As recently as three weeks ago we had our Helles Lager, our Doppelbock and our Gose on tap. When our Helles and Doppelbock kicked in short succession, I replaced the former with our Witbier but didn't have anything to replace the latter. Then we brought our Witbier to a small gathering where I thought, at most, a couple gallons would be consumed, and we ended up killing that keg. Plus, when rearranging the kegerator I noticed the Gose keg is feeling rather light. I do have 10 gallons of Altbier lagering, but one of those kegs is reserved for Beerfly Alleyfight and the other won't be ready for at least another week (preferably two).
Bottom line is I need beer, and fast. Last time I was in this situation I came up with our Village Green Mild Ale, a light mild (perhaps better categorized as an AK, an obscure sub-style of the classic British bitter). Leah loved it and has been bugging me to brew it again. But I need both a light beer and a dark beer. At the same time, I've also been itching to brew a dark mild. If only there was a way to do both...
That's when it hit me: I can do both! My light mild ale was just a traditional dark mild ale without the dark grains, and dark grains don't need to be mashed; they can be steeped.

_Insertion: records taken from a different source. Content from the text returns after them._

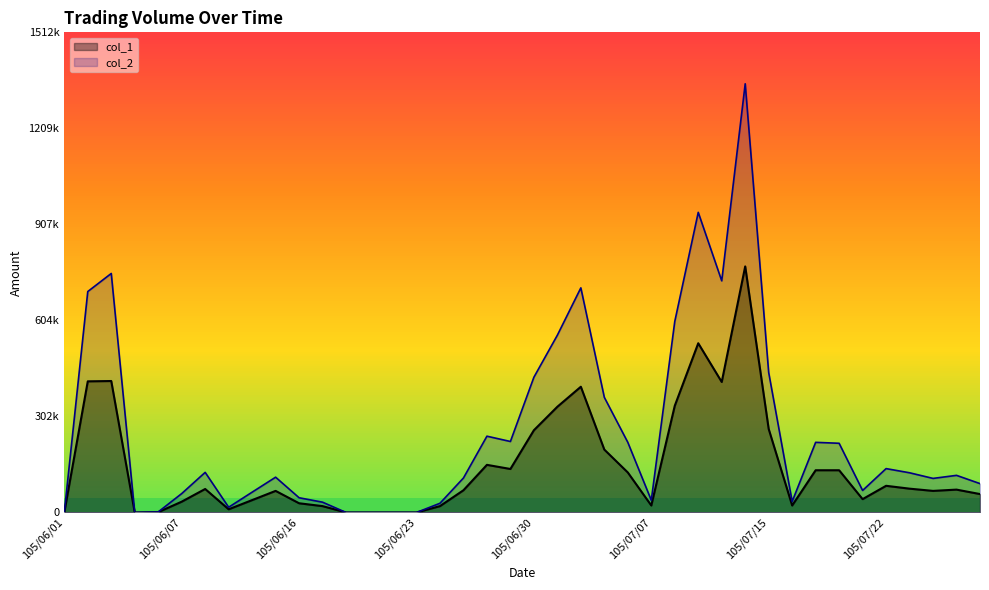

Does the chart have visible grid lines?

No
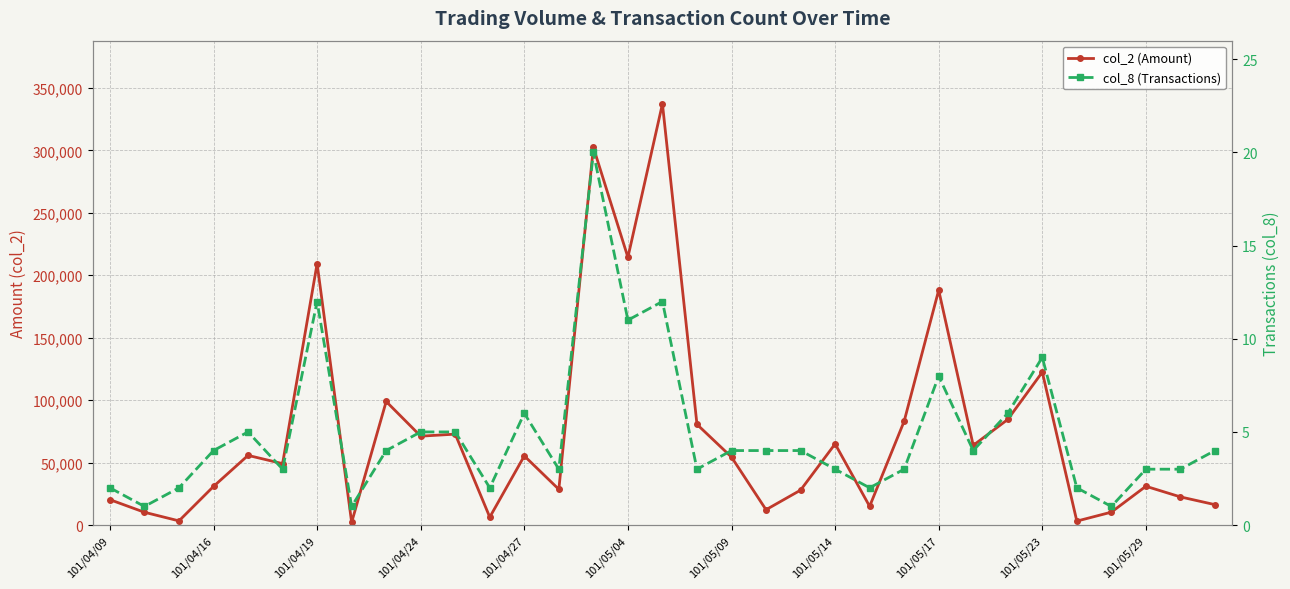

What is the sum of all col_8 (Transactions) values?

161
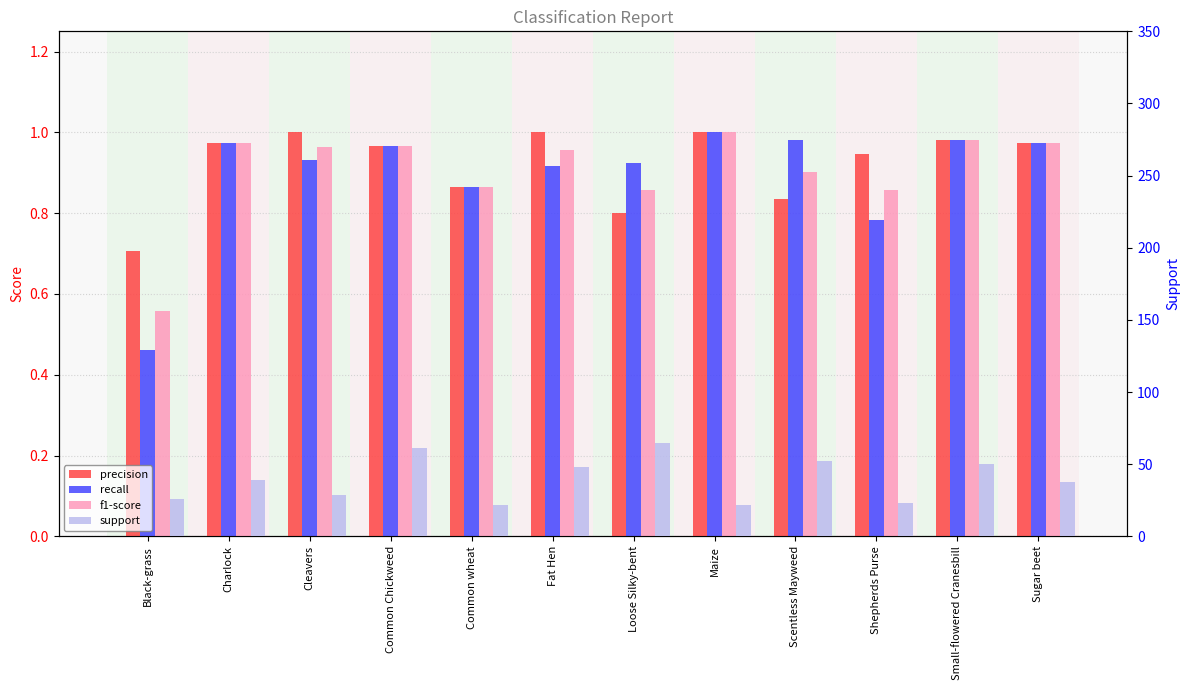

Reading left to right, transcribe all the data shown in this chart.

precision: Black-grass=0.7	Charlock=1.0	Cleavers=1.0	Common Chickweed=1.0	Common wheat=0.9	Fat Hen=1.0	Loose Silky-bent=0.8	Maize=1.0	Scentless Mayweed=0.8	Shepherds Purse=0.9	Small-flowered Cranesbill=1.0	Sugar beet=1.0
recall: Black-grass=0.5	Charlock=1.0	Cleavers=0.9	Common Chickweed=1.0	Common wheat=0.9	Fat Hen=0.9	Loose Silky-bent=0.9	Maize=1.0	Scentless Mayweed=1.0	Shepherds Purse=0.8	Small-flowered Cranesbill=1.0	Sugar beet=1.0
f1-score: Black-grass=0.6	Charlock=1.0	Cleavers=1.0	Common Chickweed=1.0	Common wheat=0.9	Fat Hen=1.0	Loose Silky-bent=0.9	Maize=1.0	Scentless Mayweed=0.9	Shepherds Purse=0.9	Small-flowered Cranesbill=1.0	Sugar beet=1.0
support: Black-grass=26.0	Charlock=39.0	Cleavers=29.0	Common Chickweed=61.0	Common wheat=22.0	Fat Hen=48.0	Loose Silky-bent=65.0	Maize=22.0	Scentless Mayweed=52.0	Shepherds Purse=23.0	Small-flowered Cranesbill=50.0	Sugar beet=38.0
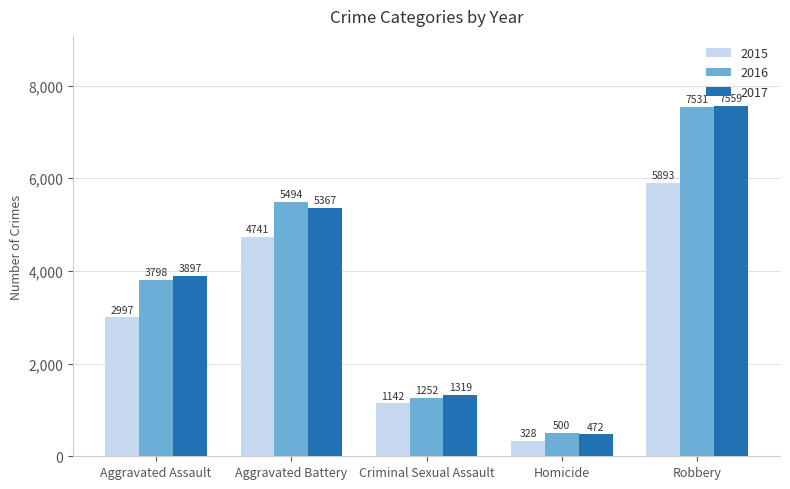

The 2016 series shows 500 at Homicide. True or false?

True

As such, since I have two brew kettles and two burners, I could simply split the wort after mashing and steep the dark grains in the kettle for the dark mild ale. And that's just what I did.
Since I have a couple 3-gallon carboys, I decided to shoot for a 6-gallon batch yielding three gallons of each beer. I did a simple infusion at 154°F (two degrees below my target) and collected 7.5 gallons over the course of about an hour. At that point I pumped half from my one kettle to the other. In my second kettle I steeped 2.5 oz. of chocolate malt and 2.5 oz. of dehusked Carafa III malt for about twenty minutes while I brought the first kettle to a boil.
The last thing for me to consider was the name of the new beer. The light mild was named "Village Green" after the most British thing I could think of: the Kinks' "The Village Green Preservation Society." For its dark counterpart, I wanted to stick with the same theme, so I turned to the second verse of the same song. And thus Desperate Dan Dark Mild Ale was born. Can't wait to try the two side-by-side and see the difference 5 oz. of dark malts can make!